== PROBLEM TO SOLVE ==
In the listing below, find each line with the string "then" and report it.

─── RECORDS FOR THIS TASK

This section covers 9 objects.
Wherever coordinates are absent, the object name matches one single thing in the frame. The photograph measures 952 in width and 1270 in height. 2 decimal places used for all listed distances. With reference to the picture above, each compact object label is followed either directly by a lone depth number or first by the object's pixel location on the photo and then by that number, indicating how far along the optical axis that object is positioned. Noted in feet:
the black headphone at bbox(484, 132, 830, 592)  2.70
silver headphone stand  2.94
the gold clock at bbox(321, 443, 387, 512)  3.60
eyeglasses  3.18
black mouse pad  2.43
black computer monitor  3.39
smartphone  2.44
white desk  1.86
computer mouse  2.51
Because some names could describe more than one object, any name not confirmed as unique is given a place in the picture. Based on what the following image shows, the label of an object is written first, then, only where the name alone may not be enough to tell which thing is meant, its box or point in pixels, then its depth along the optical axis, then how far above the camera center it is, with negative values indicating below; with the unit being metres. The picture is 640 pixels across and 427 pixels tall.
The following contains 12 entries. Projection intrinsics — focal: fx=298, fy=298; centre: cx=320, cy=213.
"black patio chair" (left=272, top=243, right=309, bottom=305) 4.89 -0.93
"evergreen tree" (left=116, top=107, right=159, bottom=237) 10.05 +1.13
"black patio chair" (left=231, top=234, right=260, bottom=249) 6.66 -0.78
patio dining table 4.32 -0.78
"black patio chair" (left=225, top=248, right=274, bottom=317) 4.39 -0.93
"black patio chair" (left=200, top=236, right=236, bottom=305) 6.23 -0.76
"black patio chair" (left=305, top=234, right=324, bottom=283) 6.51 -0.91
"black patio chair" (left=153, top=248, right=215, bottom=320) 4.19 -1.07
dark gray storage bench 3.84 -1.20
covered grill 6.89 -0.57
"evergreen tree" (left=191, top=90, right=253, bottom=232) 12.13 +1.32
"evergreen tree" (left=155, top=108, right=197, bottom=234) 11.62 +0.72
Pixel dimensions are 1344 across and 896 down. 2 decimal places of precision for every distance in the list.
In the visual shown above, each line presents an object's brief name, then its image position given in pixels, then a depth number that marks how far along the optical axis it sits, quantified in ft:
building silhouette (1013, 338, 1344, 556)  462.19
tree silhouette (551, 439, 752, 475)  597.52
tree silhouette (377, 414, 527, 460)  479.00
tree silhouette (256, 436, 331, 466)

──────

== RESPONSE AREA ==
Wherever coordinates are absent, the object name matches one single thing in the frame. The photograph measures 952 in width and 1270 in height. 2 decimal places used for all listed distances. With reference to the picture above, each compact object label is followed either directly by a lone depth number or first by the object's pixel location on the photo and then by that number, indicating how far along the optical axis that object is positioned. Noted in feet:
Because some names could describe more than one object, any name not confirmed as unique is given a place in the picture. Based on what the following image shows, the label of an object is written first, then, only where the name alone may not be enough to tell which thing is meant, its box or point in pixels, then its depth along the optical axis, then how far above the camera center it is, with negative values indicating below; with the unit being metres. The picture is 640 pixels across and 427 pixels tall.
In the visual shown above, each line presents an object's brief name, then its image position given in pixels, then a depth number that marks how far along the optical axis it sits, quantified in ft:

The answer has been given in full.